Papadopoulos (1993) explains that the image of an object results from people’s perceptions of it and the phenomena that surround it. Based on the studies conducted in eight different countries, Papadopoulos et al. were among the first to incorporate distinct country image measures in PCI research (in addition to measures of products simply designated as “made in X”), and the first to attempt to model the relationship between country beliefs, product beliefs, familiarity, and product evaluation and willingness to buy. After further elaborating on their data and other studies, they proposed that consumers’ perceptions of the country of origin of a product comprise (Papadopoulos et al., 1988,1990, 2000): a cognitive component, which includes consumers’ beliefs about the country’s industrial development and technological advancement; an affective component that describes consumers’ affective response to the country’s people; and a conative component, consisting of consumers’ desired level of interaction with the sourcing country.
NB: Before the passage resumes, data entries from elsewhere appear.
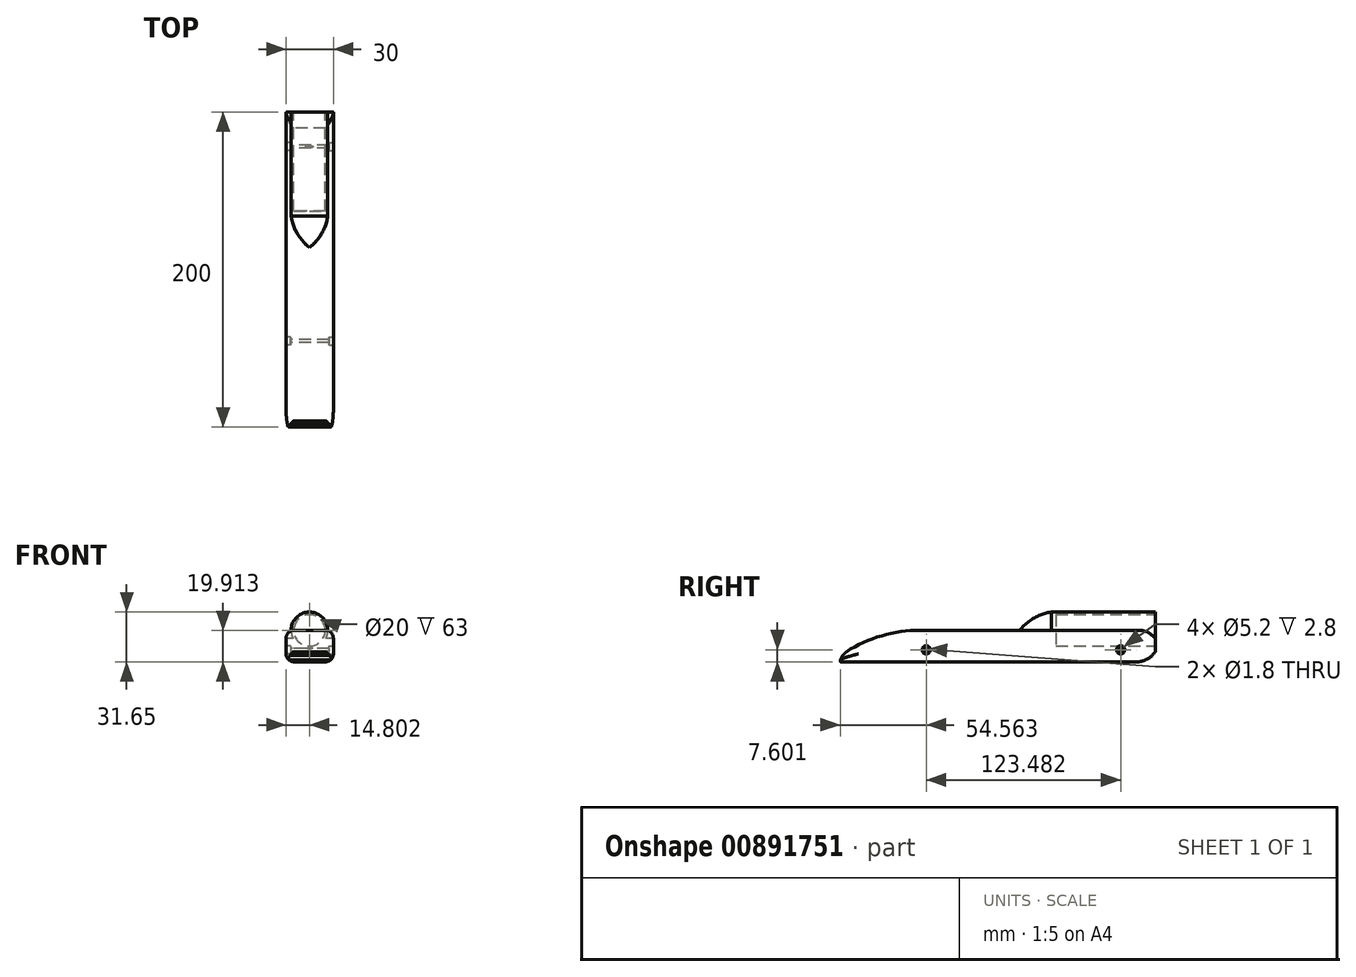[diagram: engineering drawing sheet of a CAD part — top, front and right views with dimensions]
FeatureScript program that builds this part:
annotation { "Feature Type Name" : "Feature", "Feature Type Description" : "" }
export const myFeature = defineFeature(function(context is Context, id is Id, definition is map)
    precondition{}
    {
        {
            var Q0;
            Q0=qCreatedBy(makeId("Right.planeOp"),FACE);
            var sketch = newSketch(context, id + "F0", { "sketchPlane" : qUnion([Q0])});
            skLineSegment(sketch, "E0.bottom", {"start": v(89.71, -10) * mm, "end": v(-37.4, -10) * mm});
            skLineSegment(sketch, "E0.top", {"start": v(90.1, 10) * mm, "end": v(-49.28, 10) * mm});
            skLineSegment(sketch, "E0.left", {"start": v(100, -3.63) * mm, "end": v(100, 4.7) * mm});
            skPoint(sketch, "E0.middle", {"position": v(0, 0) * mm});
            skArc(sketch, "E1", {"start": v(-32.94, 10) * mm, "mid": v(-41.11, 10.16) * mm, "end": v(-49.28, 10) * mm});
            skArc(sketch, "E2", {"start": v(-37.4, -10) * mm, "mid": v(-35.18, -10.01) * mm, "end": v(-32.94, -10) * mm});
            skPoint(sketch, "E3.orphan", {"position": v(-100, 10) * mm});
            skPoint(sketch, "E4.orphan", {"position": v(-100, -10) * mm});
            skCircle(sketch, "E5", {"center": v(78.04, -2.4) * mm, "radius": 0.9 * mm});
            skCircle(sketch, "E6", {"center": v(-45.44, -2.4) * mm, "radius": 0.9 * mm});
            skArc(sketch, "E7", {"start": v(100, 4.7) * mm, "mid": v(95.32, 8.7) * mm, "end": v(89.32, 10) * mm});
            skArc(sketch, "E8", {"start": v(89.71, -10) * mm, "mid": v(95.52, -7.9) * mm, "end": v(100, -3.63) * mm});
            skPoint(sketch, "E9.orphan", {"position": v(100, 10) * mm});
            skPoint(sketch, "E10.orphan", {"position": v(100, -10) * mm});
            skLineSegment(sketch, "E11", {"start": v(-37.4, -10) * mm, "end": v(-100, -10) * mm});
            skPoint(sketch, "E0.right.start.orphan", {"position": v(-100, 0) * mm});
            skArc(sketch, "E12", {"start": v(-49.28, 10) * mm, "mid": v(-75.9, 5.84) * mm, "end": v(-100, -6.23) * mm});
            skLineSegment(sketch, "E13", {"start": v(-100, -6.23) * mm, "end": v(-100, -10) * mm});
            skSolve(sketch);
        }
        {
            var Q0;
            {var subQ4=sQuery(id+"F0.wireOp",EDGE,"E0.left");Q0=makeQuery(id+"F0.imprint","IMPRINT",FACE,{"disambiguationData":[TD([[makeQuery(id+"F0.imprint","IMPRINT",EDGE,{"derivedFrom":subQ4}),1.0]])]});}
            extrude(context, id + "F1", {"entities" : qUnion([Q0]), "depth" : 30 * mm, "offsetDistance" : 25 * mm});
        }
        {
            var Q0;
            Q0=makeQuery(id+"F1.opExtrude","SWEPT_FACE",FACE,{"disambiguationData":[OSD([sQuery(id+"F0.wireOp",EDGE,"E0.left")])]});
            var sketch = newSketch(context, id + "F2", { "sketchPlane" : qUnion([Q0])});
            skCircle(sketch, "E14", {"center": v(-14.8, 9.91) * mm, "radius": 11.67 * mm});
            skSolve(sketch);
        }
        {
            var Q0;
            Q0 = qSketchRegion(id + "F2", true);
            extrude(context, id + "F3", {"entities" : qUnion([Q0]), "operationType" : NewBodyOperationType.ADD, "oppositeDirection" : true, "depth" : 66 * mm, "offsetDistance" : 25 * mm});
        }
        {
            var Q0;
            Q0=makeQuery(id+"F3.opExtrude","CAP_FACE",FACE,{"disambiguationData":[OSD([sQuery(id+"F2.wireOp",EDGE,"E14")])],"isStart":true});
            var sketch = newSketch(context, id + "F4", { "sketchPlane" : qUnion([Q0])});
            skCircle(sketch, "E15", {"center": v(-14.8, 9.91) * mm, "radius": 10 * mm});
            skSolve(sketch);
        }
        {
            var Q0;
            Q0 = qSketchRegion(id + "F4", true);
            extrude(context, id + "F5", {"entities" : qUnion([Q0]), "operationType" : NewBodyOperationType.REMOVE, "oppositeDirection" : true, "depth" : 63 * mm, "offsetDistance" : 25 * mm});
        }
        {
            var Q0;
            Q0=makeQuery(id+"F1.opExtrude","SWEPT_FACE",FACE,{"disambiguationData":[OSD([sQuery(id+"F0.wireOp",EDGE,"E0.top")])]});
            var sketch = newSketch(context, id + "F6", { "sketchPlane" : qUnion([Q0])});
            skLineSegment(sketch, "E16", {"start": v(14.8, 34) * mm, "end": v(14.8, 14) * mm});
            skLineSegment(sketch, "E17", {"start": v(14.8, 34) * mm, "end": v(3.15, 34) * mm});
            skArc(sketch, "E18", {"start": v(3.15, 34) * mm, "mid": v(7.06, 22.88) * mm, "end": v(14.8, 14) * mm});
            skSolve(sketch);
        }
        {
            var Q0;
            {var subQ0=sQuery(id+"F6.wireOp",EDGE,"E16");Q0=makeQuery(id+"F6.imprint","IMPRINT",FACE,{"disambiguationData":[TD([[makeQuery(id+"F6.imprint","IMPRINT",EDGE,{"derivedFrom":subQ0}),-1.0]])]});}
            var Q1;
            Q1=sQuery(id+"F6.wireOp",EDGE,"E16");
            revolve(context, id + "F7", {"operationType" : NewBodyOperationType.ADD, "surfaceOperationType" : NewSurfaceOperationType.NEW, "entities" : qUnion([Q0]), "axis" : qUnion([Q1]), "revolveType" : RevolveType.FULL});
        }
        {
            var Q0;
            Q0=makeQuery(id+"F1.opExtrude","SWEPT_EDGE",EDGE,{"disambiguationData":[OSD([sQuery(id+"F0.wireOp",EDGE,"E12"),sQuery(id+"F0.wireOp",EDGE,"E13")])]});
            chamfer(context, id + "F8", {"entities" : qUnion([Q0]), "width" : 5 * mm, "tangentPropagation" : true});
        }
        {
            var Q0;
            {var subQ0=sQuery(id+"F0.wireOp",EDGE,"E12");Q0=makeQuery(id+"F8.opChamfer","BLEND_EDGE",EDGE,{"blendedFrom":[makeQuery(id+"F1.opExtrude","SWEPT_EDGE",EDGE,{"disambiguationData":[OSD([subQ0,sQuery(id+"F0.wireOp",EDGE,"E13")])]}),makeQuery(id+"F1.opExtrude","SWEPT_FACE",FACE,{"disambiguationData":[OSD([subQ0])]})],"blendedInto":[makeQuery(id+"F1.opExtrude","SWEPT_FACE",FACE,{"disambiguationData":[OSD([subQ0])]})]});}
            chamfer(context, id + "F9", {"entities" : qUnion([Q0]), "width" : 5 * mm, "tangentPropagation" : true});
        }
        {
            var Q0;
            {var subQ0=sQuery(id+"F0.wireOp",EDGE,"E12");var subQ1=makeQuery(id+"F1.opExtrude","SWEPT_FACE",FACE,{"disambiguationData":[OSD([subQ0])]});Q0=makeQuery(id+"F9.opChamfer","BLEND_EDGE",EDGE,{"blendedFrom":[makeQuery(id+"F8.opChamfer","BLEND_EDGE",EDGE,{"blendedFrom":[makeQuery(id+"F1.opExtrude","SWEPT_EDGE",EDGE,{"disambiguationData":[OSD([subQ0,sQuery(id+"F0.wireOp",EDGE,"E13")])]}),subQ1],"blendedInto":[subQ1]}),subQ1],"blendedInto":[subQ1]});}
            chamfer(context, id + "F10", {"entities" : qUnion([Q0]), "width" : 5 * mm, "tangentPropagation" : true});
        }
        {
            var Q0;
            Q0=makeQuery(id+"F1.opExtrude","CAP_EDGE",EDGE,{"disambiguationData":[OSD([sQuery(id+"F0.wireOp",EDGE,"E0.bottom"),sQuery(id+"F0.wireOp",EDGE,"E11")])],"isStart":false});
            var Q1;
            Q1=makeQuery(id+"F1.opExtrude","CAP_EDGE",EDGE,{"disambiguationData":[OSD([sQuery(id+"F0.wireOp",EDGE,"E0.bottom"),sQuery(id+"F0.wireOp",EDGE,"E11")])],"isStart":true});
            fillet(context, id + "F11", {"entities" : qUnion([Q0, Q1]), "radius" : 5 * mm, "tangentPropagation" : true, "allowEdgeOverflow" : false});
        }
        {
            var Q0;
            Q0=makeQuery(id+"F1.opExtrude","CAP_EDGE",EDGE,{"disambiguationData":[OSD([sQuery(id+"F0.wireOp",EDGE,"E0.top")])],"isStart":true});
            var Q1;
            Q1=makeQuery(id+"F1.opExtrude","CAP_EDGE",EDGE,{"disambiguationData":[OSD([sQuery(id+"F0.wireOp",EDGE,"E0.top")])],"isStart":false});
            fillet(context, id + "F12", {"entities" : qUnion([Q0, Q1]), "radius" : 5 * mm, "tangentPropagation" : true, "allowEdgeOverflow" : false});
        }
        {
            var Q0;
            Q0=makeQuery(id+"F1.opExtrude","CAP_FACE",FACE,{"disambiguationData":[OSD([sQuery(id+"F0.wireOp",EDGE,"E0.bottom"),sQuery(id+"F0.wireOp",EDGE,"E0.top"),sQuery(id+"F0.wireOp",EDGE,"E0.left"),sQuery(id+"F0.wireOp",EDGE,"E5"),sQuery(id+"F0.wireOp",EDGE,"E6"),sQuery(id+"F0.wireOp",EDGE,"E7"),sQuery(id+"F0.wireOp",EDGE,"E8"),sQuery(id+"F0.wireOp",EDGE,"E11"),sQuery(id+"F0.wireOp",EDGE,"E12"),sQuery(id+"F0.wireOp",EDGE,"E13")])],"isStart":false});
            var sketch = newSketch(context, id + "F13", { "sketchPlane" : qUnion([Q0])});
            skCircle(sketch, "E19", {"center": v(-45.44, -2.4) * mm, "radius": 2.6 * mm});
            skSolve(sketch);
        }
        {
            var Q0;
            Q0 = qSketchRegion(id + "F13", true);
            extrude(context, id + "F14", {"entities" : qUnion([Q0]), "operationType" : NewBodyOperationType.REMOVE, "oppositeDirection" : true, "depth" : 2.8 * mm, "offsetDistance" : 25 * mm});
        }
        {
            var Q0;
            Q0=makeQuery(id+"F1.opExtrude","CAP_FACE",FACE,{"disambiguationData":[OSD([sQuery(id+"F0.wireOp",EDGE,"E0.bottom"),sQuery(id+"F0.wireOp",EDGE,"E0.top"),sQuery(id+"F0.wireOp",EDGE,"E0.left"),sQuery(id+"F0.wireOp",EDGE,"E5"),sQuery(id+"F0.wireOp",EDGE,"E6"),sQuery(id+"F0.wireOp",EDGE,"E7"),sQuery(id+"F0.wireOp",EDGE,"E8"),sQuery(id+"F0.wireOp",EDGE,"E11"),sQuery(id+"F0.wireOp",EDGE,"E12"),sQuery(id+"F0.wireOp",EDGE,"E13")])],"isStart":false});
            var sketch = newSketch(context, id + "F15", { "sketchPlane" : qUnion([Q0])});
            skCircle(sketch, "E20", {"center": v(78.04, -2.4) * mm, "radius": 2.6 * mm});
            skSolve(sketch);
        }
        {
            var Q0;
            Q0 = qSketchRegion(id + "F15", true);
            extrude(context, id + "F16", {"entities" : qUnion([Q0]), "operationType" : NewBodyOperationType.REMOVE, "oppositeDirection" : true, "depth" : 2.8 * mm, "offsetDistance" : 25 * mm});
        }
        {
            var Q0;
            Q0=makeQuery(id+"F1.opExtrude","CAP_FACE",FACE,{"disambiguationData":[OSD([sQuery(id+"F0.wireOp",EDGE,"E0.bottom"),sQuery(id+"F0.wireOp",EDGE,"E0.top"),sQuery(id+"F0.wireOp",EDGE,"E0.left"),sQuery(id+"F0.wireOp",EDGE,"E5"),sQuery(id+"F0.wireOp",EDGE,"E6"),sQuery(id+"F0.wireOp",EDGE,"E7"),sQuery(id+"F0.wireOp",EDGE,"E8"),sQuery(id+"F0.wireOp",EDGE,"E11"),sQuery(id+"F0.wireOp",EDGE,"E12"),sQuery(id+"F0.wireOp",EDGE,"E13")])],"isStart":true});
            var sketch = newSketch(context, id + "F17", { "sketchPlane" : qUnion([Q0])});
            skCircle(sketch, "E21", {"center": v(-78.04, -2.4) * mm, "radius": 2.6 * mm});
            skSolve(sketch);
        }
        {
            var Q0;
            Q0 = qSketchRegion(id + "F17", true);
            extrude(context, id + "F18", {"entities" : qUnion([Q0]), "operationType" : NewBodyOperationType.REMOVE, "oppositeDirection" : true, "depth" : 2.8 * mm, "offsetDistance" : 25 * mm});
        }
        {
            var Q0;
            Q0=makeQuery(id+"F1.opExtrude","CAP_FACE",FACE,{"disambiguationData":[OSD([sQuery(id+"F0.wireOp",EDGE,"E0.bottom"),sQuery(id+"F0.wireOp",EDGE,"E0.top"),sQuery(id+"F0.wireOp",EDGE,"E0.left"),sQuery(id+"F0.wireOp",EDGE,"E5"),sQuery(id+"F0.wireOp",EDGE,"E6"),sQuery(id+"F0.wireOp",EDGE,"E7"),sQuery(id+"F0.wireOp",EDGE,"E8"),sQuery(id+"F0.wireOp",EDGE,"E11"),sQuery(id+"F0.wireOp",EDGE,"E12"),sQuery(id+"F0.wireOp",EDGE,"E13")])],"isStart":true});
            var sketch = newSketch(context, id + "F19", { "sketchPlane" : qUnion([Q0])});
            skCircle(sketch, "E22", {"center": v(45.44, -2.4) * mm, "radius": 2.6 * mm});
            skSolve(sketch);
        }
        {
            var Q0;
            Q0 = qSketchRegion(id + "F19", true);
            extrude(context, id + "F20", {"entities" : qUnion([Q0]), "operationType" : NewBodyOperationType.REMOVE, "oppositeDirection" : true, "depth" : 2.8 * mm, "offsetDistance" : 25 * mm});
        }
    });
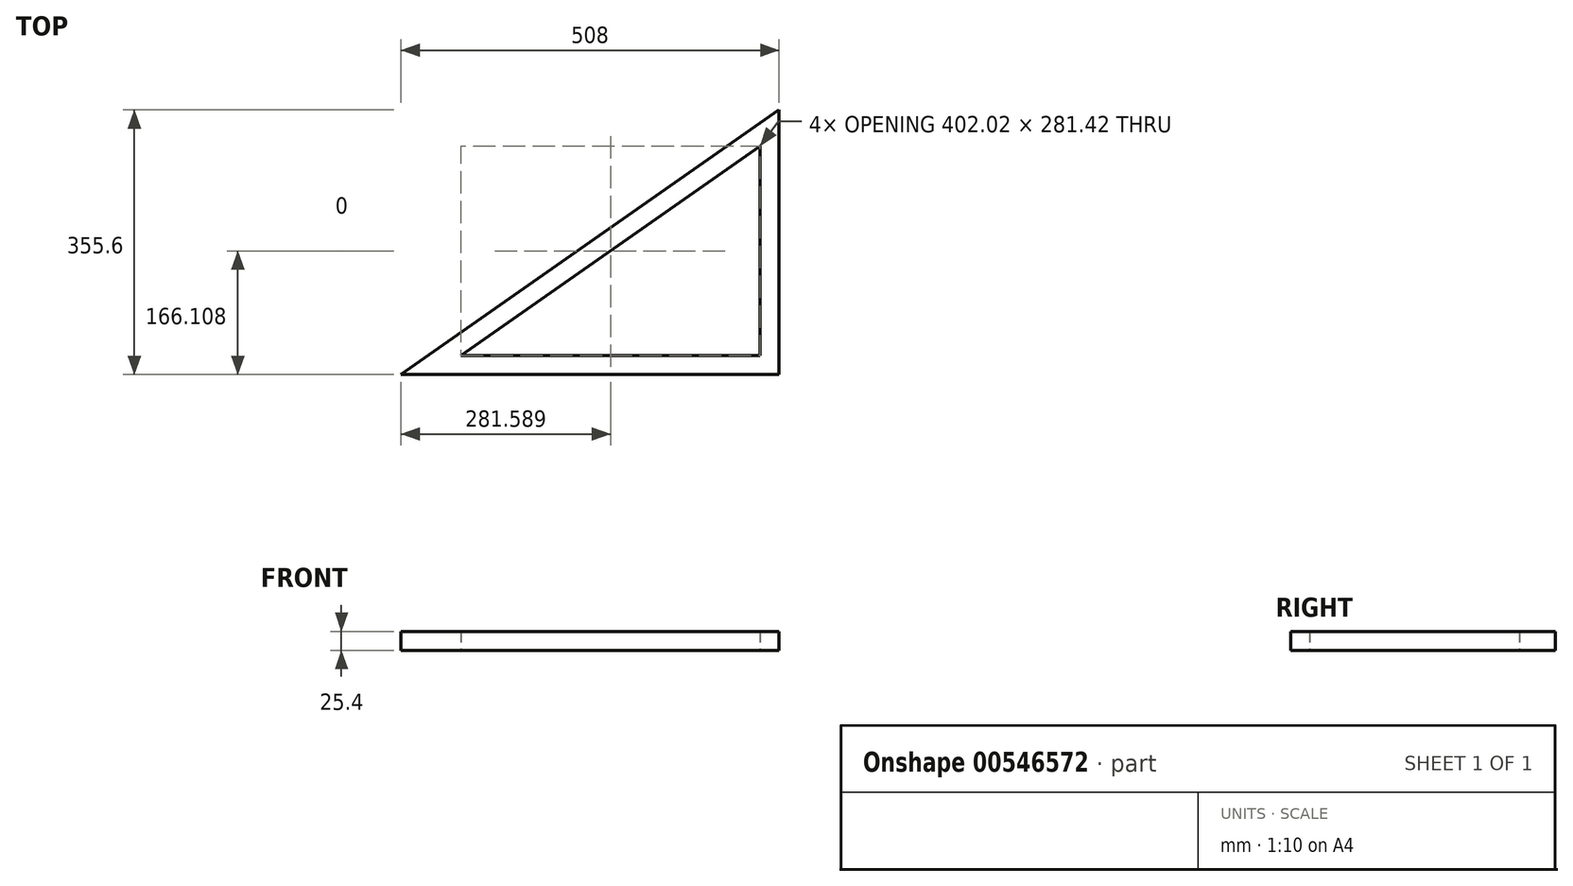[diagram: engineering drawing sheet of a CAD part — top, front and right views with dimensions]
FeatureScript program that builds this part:
annotation { "Feature Type Name" : "Feature", "Feature Type Description" : "" }
export const myFeature = defineFeature(function(context is Context, id is Id, definition is map)
    precondition{}
    {
        {
            var Q0;
            Q0=qCreatedBy(makeId("Top.planeOp"),FACE);
            var sketch = newSketch(context, id + "F0", { "sketchPlane" : qUnion([Q0])});
            skLineSegment(sketch, "E0", {"start": v(0, 0) * mm, "end": v(0, 355.6) * mm});
            skLineSegment(sketch, "E1", {"start": v(0, 355.6) * mm, "end": v(-508, 0) * mm});
            skLineSegment(sketch, "E2", {"start": v(-508, 0) * mm, "end": v(0, 0) * mm});
            skLineSegment(sketch, "E3.0", {"start": v(-25.4, 306.82) * mm, "end": v(-427.42, 25.4) * mm});
            skLineSegment(sketch, "E3.1", {"start": v(-25.4, 25.4) * mm, "end": v(-25.4, 306.82) * mm});
            skLineSegment(sketch, "E3.2", {"start": v(-427.42, 25.4) * mm, "end": v(-25.4, 25.4) * mm});
            skSolve(sketch);
        }
        {
            var Q0;
            Q0=makeQuery(id+"F0.imprint","IMPRINT",FACE,{"disambiguationData":[TD([[makeQuery(id+"F0.imprint","IMPRINT",EDGE,{"derivedFrom":sQuery(id+"F0.wireOp",EDGE,"E0")}),1.0]])]});
            extrude(context, id + "F1", {"entities" : qUnion([Q0]), "depth" : 25.4 * mm, "offsetDistance" : 25.4 * mm});
        }
    });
Country image affects product evaluations, its very structure, that is the relative importance attached to its cognitive, affective, and conative components, has a significant impact on the extent of its influence on product evaluations.

The role of country image in product evaluation

According to Hong and Wyer (1989), when consumers are presented with the COO cue together with other cues, such as price and brand, the effects of COO in their cognitive process can be observed in two ways, the Halo Effect and the Summary Construct.

The Halo Effect can serve as a halo to infer beliefs about attributes that make up the attitude towards a product or service, Pecotich et al (2007) explains consumer evaluations of products and services are based on their perception of the country (e.g. overall the Japanese make good quality products, this is a camera from Japan, therefore it must be good quality). Second, it may be used as a means of abstracting previous beliefs about attributes of products and services from a particular country into a chunk of information called the summary construct, which is in turn used to infer product attitudes (e.g. I know, from experience that the Japanese make poor quality wine, this is a wine from Japan, therefore I would expect it to be of poor quality).